— Questions —
[a] Which cities did Abraham Lehn's Grand Tour take him to, according to the biography of Abraham Lehn? List them all.
[b] Answer these questions from the biography of Abraham Lehn:
(i) Who taught Lehn at home until 1717?
(ii) In what year were Lehn and his brother Johan ennobled by letters patent?
(iii) What destroyed Kanslergården in Store Kannikestræde?
[c] Continue the biography of Abraham Lehn from the point where it stops.

— Reading passage —

- Opening Delimiter -

18th c. Danish landowner

Abraham Lehn (10 May 1702 – 31 July 1757) was a Danish landowner. He owned the estates Højbygård, Fuglsang, Priorskov and Berritsgård on Lolland as well as the Lehn House and other property in Copenhagen. He was also a collector of books, paintings and coins. He was the father of Poul Abraham Lehn.

==Early life==
Lehn was born in Copenhagen, the son of wine merchant Abraham Lehn Sr. (1643–1709) and Cathrine Elisabeth Kreyer (died 1710). He and his brothers were brought up in the home of merchant Christian Schupp after their father's death in 1709. He was until 1717 taught at home by Peder Benzon Mylius (1689-1745). Mylius accompanied him on a Grand Tour which took them to Hamburg, Dresden, Vienna and Paris.

==Property==
Lehn had inherited circa 200,000 Danish rigsdaler from his father. He purchased Højbygård at auction in 1725, followed by Fuglsang and Priorskov in 1726 and finally Berritsgård in 1729. He took active part in the management of his estates. He had a reputation for being a fair and humane landlord. Lehn and his brother Johan Lehn (1705-1760) were ennobled by letters patent in 1731.
He was also the owner of several properties in Copenhagen. He inherited the Lehn House on Strandgade in Christianshavn from his father. He purchased Kanslergården in Store Kannikestræde but it was destroyed in the Copenhagen Fire of 1728. He did not rebuild it but instead sold the site.

- Closing Delimiter -

— Data for analysis —
- Opening Delimiter -

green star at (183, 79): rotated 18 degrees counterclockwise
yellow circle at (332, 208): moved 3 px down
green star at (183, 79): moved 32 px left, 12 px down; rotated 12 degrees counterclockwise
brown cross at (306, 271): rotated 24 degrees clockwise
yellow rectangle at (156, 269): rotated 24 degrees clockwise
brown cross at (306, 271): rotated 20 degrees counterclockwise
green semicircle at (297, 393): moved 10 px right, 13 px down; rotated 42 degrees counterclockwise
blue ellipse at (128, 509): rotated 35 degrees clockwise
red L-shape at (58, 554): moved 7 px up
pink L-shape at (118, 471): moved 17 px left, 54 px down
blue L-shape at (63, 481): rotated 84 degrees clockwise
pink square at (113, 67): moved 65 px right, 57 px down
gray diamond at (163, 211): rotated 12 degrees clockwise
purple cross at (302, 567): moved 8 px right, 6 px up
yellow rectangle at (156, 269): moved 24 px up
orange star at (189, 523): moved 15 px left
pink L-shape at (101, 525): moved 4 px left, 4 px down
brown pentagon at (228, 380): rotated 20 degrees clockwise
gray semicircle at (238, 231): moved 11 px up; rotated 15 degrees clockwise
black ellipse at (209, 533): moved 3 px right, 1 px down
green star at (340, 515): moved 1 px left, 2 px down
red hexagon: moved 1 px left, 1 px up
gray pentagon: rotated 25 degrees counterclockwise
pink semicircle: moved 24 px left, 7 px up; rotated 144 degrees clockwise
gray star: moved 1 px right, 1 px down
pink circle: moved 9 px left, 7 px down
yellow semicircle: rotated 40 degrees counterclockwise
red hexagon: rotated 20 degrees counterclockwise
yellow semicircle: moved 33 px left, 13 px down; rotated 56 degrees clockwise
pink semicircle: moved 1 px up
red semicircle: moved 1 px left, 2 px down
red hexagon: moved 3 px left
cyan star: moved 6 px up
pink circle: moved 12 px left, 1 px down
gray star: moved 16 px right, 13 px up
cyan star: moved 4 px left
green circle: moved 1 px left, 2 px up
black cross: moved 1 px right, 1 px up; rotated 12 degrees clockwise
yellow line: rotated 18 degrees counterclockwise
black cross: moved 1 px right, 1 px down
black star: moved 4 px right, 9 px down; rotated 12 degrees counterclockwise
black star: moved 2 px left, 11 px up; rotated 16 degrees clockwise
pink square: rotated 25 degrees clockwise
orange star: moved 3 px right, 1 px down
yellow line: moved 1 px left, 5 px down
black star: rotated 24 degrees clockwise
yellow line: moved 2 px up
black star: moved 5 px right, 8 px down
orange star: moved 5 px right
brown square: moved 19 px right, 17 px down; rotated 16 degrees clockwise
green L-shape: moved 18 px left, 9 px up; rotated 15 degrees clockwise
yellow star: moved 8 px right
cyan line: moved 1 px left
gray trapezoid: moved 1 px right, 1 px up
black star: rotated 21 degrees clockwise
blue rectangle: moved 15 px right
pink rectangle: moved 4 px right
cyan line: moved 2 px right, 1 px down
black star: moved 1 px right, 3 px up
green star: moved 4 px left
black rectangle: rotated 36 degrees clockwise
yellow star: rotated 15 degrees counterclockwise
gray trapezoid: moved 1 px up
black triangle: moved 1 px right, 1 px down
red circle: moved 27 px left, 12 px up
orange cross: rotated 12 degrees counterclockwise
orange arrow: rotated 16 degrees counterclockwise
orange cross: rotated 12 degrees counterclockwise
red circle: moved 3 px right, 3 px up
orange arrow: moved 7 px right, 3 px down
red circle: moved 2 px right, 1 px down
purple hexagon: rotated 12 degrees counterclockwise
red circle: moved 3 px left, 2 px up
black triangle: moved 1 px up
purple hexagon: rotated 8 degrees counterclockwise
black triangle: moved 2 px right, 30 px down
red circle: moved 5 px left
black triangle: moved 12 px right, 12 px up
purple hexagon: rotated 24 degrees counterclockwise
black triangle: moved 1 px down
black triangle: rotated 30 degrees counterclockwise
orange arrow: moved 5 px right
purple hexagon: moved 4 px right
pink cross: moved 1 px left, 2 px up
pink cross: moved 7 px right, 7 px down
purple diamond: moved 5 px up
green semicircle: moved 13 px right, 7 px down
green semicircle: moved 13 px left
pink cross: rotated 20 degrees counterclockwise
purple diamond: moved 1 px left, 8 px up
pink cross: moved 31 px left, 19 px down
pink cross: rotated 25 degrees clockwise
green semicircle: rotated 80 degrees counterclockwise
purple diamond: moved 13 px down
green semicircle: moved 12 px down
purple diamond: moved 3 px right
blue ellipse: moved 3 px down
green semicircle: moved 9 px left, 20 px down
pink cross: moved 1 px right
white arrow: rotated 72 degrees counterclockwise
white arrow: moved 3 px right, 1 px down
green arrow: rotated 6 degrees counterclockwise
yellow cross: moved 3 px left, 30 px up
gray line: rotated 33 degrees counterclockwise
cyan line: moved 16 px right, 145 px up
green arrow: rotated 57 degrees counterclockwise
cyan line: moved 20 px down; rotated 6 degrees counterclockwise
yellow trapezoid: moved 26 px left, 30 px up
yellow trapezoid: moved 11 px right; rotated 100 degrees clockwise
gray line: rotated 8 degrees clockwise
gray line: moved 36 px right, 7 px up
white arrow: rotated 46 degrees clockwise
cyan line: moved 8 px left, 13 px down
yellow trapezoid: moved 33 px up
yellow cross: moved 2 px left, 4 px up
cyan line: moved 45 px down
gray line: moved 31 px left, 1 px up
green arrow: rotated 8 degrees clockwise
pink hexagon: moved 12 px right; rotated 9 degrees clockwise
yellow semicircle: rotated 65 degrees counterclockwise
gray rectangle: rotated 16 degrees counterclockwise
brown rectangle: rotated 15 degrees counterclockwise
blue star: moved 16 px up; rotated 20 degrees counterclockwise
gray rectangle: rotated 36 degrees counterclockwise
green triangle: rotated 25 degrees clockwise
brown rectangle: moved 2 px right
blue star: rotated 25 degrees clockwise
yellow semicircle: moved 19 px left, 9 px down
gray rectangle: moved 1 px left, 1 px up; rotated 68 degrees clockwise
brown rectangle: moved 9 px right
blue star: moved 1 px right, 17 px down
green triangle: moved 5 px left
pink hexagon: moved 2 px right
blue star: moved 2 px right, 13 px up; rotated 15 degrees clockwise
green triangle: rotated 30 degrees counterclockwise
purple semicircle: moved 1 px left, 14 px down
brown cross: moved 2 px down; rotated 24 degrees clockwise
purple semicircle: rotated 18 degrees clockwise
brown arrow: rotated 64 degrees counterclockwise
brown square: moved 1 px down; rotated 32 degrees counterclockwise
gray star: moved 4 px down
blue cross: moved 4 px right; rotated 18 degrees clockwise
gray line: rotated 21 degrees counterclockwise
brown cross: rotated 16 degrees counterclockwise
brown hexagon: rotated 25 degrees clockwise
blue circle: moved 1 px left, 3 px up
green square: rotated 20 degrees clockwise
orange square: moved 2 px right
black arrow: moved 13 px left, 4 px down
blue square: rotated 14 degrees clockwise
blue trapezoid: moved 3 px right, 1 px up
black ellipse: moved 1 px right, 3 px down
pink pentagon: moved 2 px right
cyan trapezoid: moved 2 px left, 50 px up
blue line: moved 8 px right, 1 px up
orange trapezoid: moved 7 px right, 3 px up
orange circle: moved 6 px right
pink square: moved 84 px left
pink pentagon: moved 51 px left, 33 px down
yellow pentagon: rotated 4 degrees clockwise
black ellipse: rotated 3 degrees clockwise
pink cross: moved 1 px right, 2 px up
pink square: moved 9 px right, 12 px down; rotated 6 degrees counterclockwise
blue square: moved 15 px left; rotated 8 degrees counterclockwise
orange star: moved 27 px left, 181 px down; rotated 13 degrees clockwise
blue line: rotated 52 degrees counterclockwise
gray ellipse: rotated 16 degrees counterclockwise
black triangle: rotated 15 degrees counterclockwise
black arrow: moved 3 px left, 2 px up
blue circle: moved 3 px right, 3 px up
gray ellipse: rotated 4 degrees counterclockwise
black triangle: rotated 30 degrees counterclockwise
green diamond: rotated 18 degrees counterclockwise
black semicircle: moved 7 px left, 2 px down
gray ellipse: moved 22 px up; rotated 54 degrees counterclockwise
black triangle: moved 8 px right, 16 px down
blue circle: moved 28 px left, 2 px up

- Closing Delimiter -

— Per-task answers —
[a] Hamburg, Dresden, Vienna, Paris

[b]
(i) Peder Benzon Mylius
(ii) 1731
(iii) The Copenhagen Fire of 1728

[c]
==Collector==
Lehn was the owner of an extensive collection of books, paintings and coins. The collection had been founded on his journey abroad. He left a private library of 5,000 volumes of mainly historical and theological literature. It was for centuries part of the extensive library at Orebygård. His art collection consisted mainly of Dutch paintings, copperprint engravings and etchings.

==Personal life==
On 25 June 1737, Lehn married Sophie Amalie Edinger (21 March 1700–1768). She was the daughter of merchant Wilhelm Edinger (1659–1733) and Else Margrethe Michelbecker (1668–1720). Lehn and his wife had two children, Poul Abraham Lehn and Erikke Christine Lehn,

He died at Berritsgård on 31 July 1757 and was buried at Majbølle Church.